_MATERIAL SHOWN:_
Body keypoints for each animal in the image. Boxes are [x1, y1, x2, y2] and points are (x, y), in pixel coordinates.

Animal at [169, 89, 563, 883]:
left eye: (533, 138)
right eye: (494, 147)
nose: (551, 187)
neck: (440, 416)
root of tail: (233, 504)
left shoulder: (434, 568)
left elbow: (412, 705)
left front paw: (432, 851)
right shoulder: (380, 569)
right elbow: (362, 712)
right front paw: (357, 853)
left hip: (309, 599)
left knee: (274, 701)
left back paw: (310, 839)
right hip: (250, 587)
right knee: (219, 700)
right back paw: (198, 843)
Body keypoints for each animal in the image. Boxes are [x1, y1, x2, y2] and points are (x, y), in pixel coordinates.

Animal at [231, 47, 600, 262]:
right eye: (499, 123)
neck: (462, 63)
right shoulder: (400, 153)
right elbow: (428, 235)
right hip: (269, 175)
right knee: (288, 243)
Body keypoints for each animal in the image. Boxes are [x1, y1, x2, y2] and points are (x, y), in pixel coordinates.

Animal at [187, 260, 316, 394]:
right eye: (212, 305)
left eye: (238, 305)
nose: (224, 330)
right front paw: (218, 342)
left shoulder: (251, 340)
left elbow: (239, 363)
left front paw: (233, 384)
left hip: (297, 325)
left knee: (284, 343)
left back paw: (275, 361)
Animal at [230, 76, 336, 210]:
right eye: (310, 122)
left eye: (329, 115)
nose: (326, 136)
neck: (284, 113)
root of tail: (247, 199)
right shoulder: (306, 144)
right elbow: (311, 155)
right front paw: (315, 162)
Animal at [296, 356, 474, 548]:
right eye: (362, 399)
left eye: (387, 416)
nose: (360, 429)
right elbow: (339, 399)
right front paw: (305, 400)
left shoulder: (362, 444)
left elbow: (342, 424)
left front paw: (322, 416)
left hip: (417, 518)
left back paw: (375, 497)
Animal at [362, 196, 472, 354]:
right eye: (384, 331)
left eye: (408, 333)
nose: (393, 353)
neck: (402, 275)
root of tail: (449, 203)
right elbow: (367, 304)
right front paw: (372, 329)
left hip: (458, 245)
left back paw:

_TASK:_ Your task is to output exactly the lines running from the one with "nose: (224, 330)" through the final line of the material above, with both ends included.

_TASK RESPONSE:_
nose: (224, 330)
right front paw: (218, 342)
left shoulder: (251, 340)
left elbow: (239, 363)
left front paw: (233, 384)
left hip: (297, 325)
left knee: (284, 343)
left back paw: (275, 361)
Animal at [230, 76, 336, 210]:
right eye: (310, 122)
left eye: (329, 115)
nose: (326, 136)
neck: (284, 113)
root of tail: (247, 199)
right shoulder: (306, 144)
right elbow: (311, 155)
right front paw: (315, 162)
Animal at [296, 356, 474, 548]:
right eye: (362, 399)
left eye: (387, 416)
nose: (360, 429)
right elbow: (339, 399)
right front paw: (305, 400)
left shoulder: (362, 444)
left elbow: (342, 424)
left front paw: (322, 416)
left hip: (417, 518)
left back paw: (375, 497)
Animal at [362, 196, 472, 354]:
right eye: (384, 331)
left eye: (408, 333)
nose: (393, 353)
neck: (402, 275)
root of tail: (449, 203)
right elbow: (367, 304)
right front paw: (372, 329)
left hip: (458, 245)
left back paw:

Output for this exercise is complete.